Altman nodded, and they started back toward the door they had come from. Fert was just about to open it, but Altman stopped him.
“Not yet,” he whispered. “Heard something.”
He pressed his ear to the door’s panel. Yes, definitely something out there, just on the other side of the door, and from the scraping and moaning sounds, he was pretty certain it wasn’t human.
What now? Altman wondered, his eyes casting around the room for something to get them out. Maybe they could leap the creature and run around it. Maybe they should simply leave the room and start firing at whatever was outside, trying to incapacitate it before the creeper caught up with them and engulfed them.
And then he realized Fert was pointing and gesturing. There, just shy of the edge of the creeper, wa
s a hydrogen tank, a torch screwed into its nozzle. Altman reached out and grabbed it, dragging it back with him.
He spun the nozzle as open as it would go, sparked the torch alight, and adjusted it to give him the longest spurt of flame possible. He dipped it down, near the floor, and sprayed the creeper.
Where the flame touched it, it caught fire, burning and bubbling black. Elsewhere the creeper withdrew from the flames, trying to get away. He moved forward, spraying it, coughing in the acrid smoke it raised. Even where it was black and burning, it didn’t stop moving exactly, the burnt portions folding under into the core and disappearing. But at least it was moving in the other direction now.
“I can hold it at bay,” he called back to Showalter and Fert. “But I can’t get rid of it.”
Fert had just started to respond when the door crashed in. Still waving the torch, Altman glanced back over his shoulder to see Fert lopping off a scythe with his laser scalpel. Showalter was backing away, firing the laser pistol steadily, a half dozen of the shambling things coming at him with their bladelike arms. Fert was in the middle of them, surrounded on all sides, doing his best to cut his way free, but there were too many. Altman watched as one of them plunged his face into Fert’s neck. Fert, screaming, tried to pry it off and finally did, knocking it back and cutting into its mouth with the laser scalpel, but another was instantly in its place. Fert was screaming. A moment later his head had been torn free, his decapitated body collapsing onto the deck.

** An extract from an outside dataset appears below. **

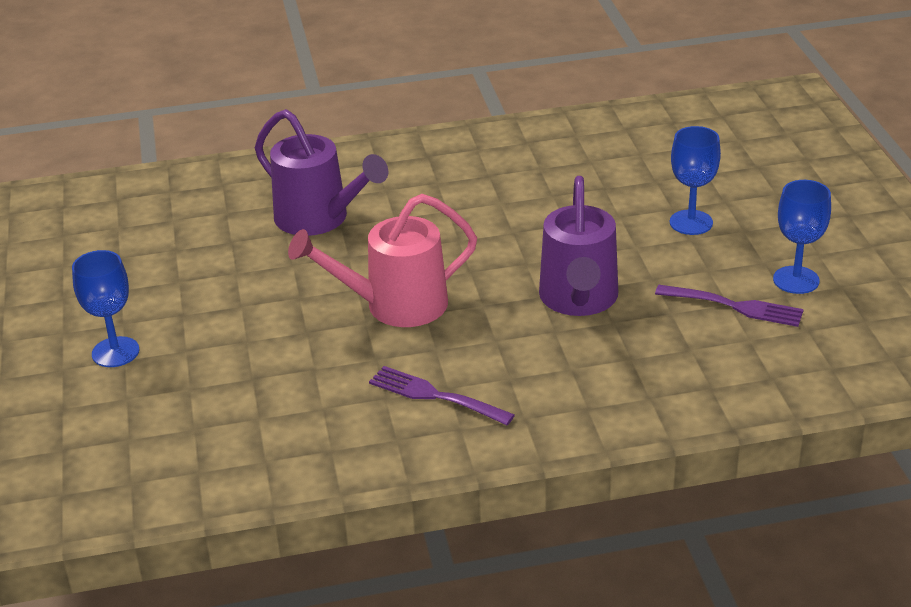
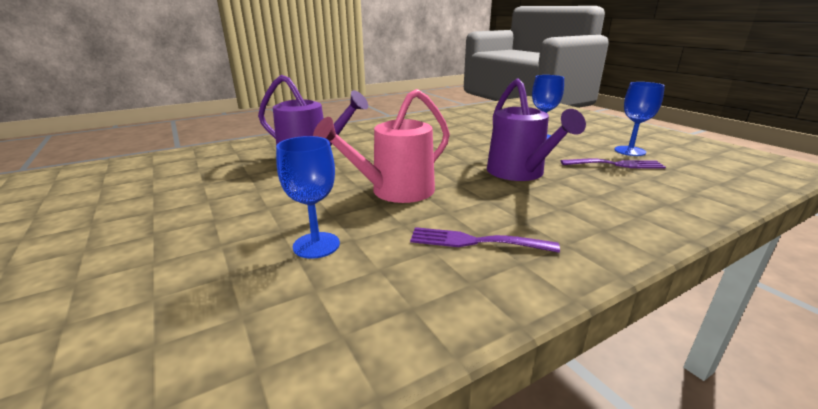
camera: 20 degrees left, 10 degrees down
blue goblet [72,250,139,367] -> blue goblet moved to [276,136,340,259]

Two were down. Another was crippled, one arm and one leg inoperative, but it still dragged itself forward, hissing. Showalter stomped on it.
That left three. Altman gave the creeper a last blast and turned, dragging the cutter out. One was just bringing its bone scythe down whistling toward Showalter’s back, but the cutter caught it in time, shaving the appendage off close to the body. Another scythe tore a gash in his arm, and he almost dropped the cutter. Cursing, he managed to hold on to it and sliced the creature’s legs out from under it. A laser blast flashed by his head and left the arm of the last one half disarticulated, but with a cry it sprang forward, brushing past Altman and charging at Showalter.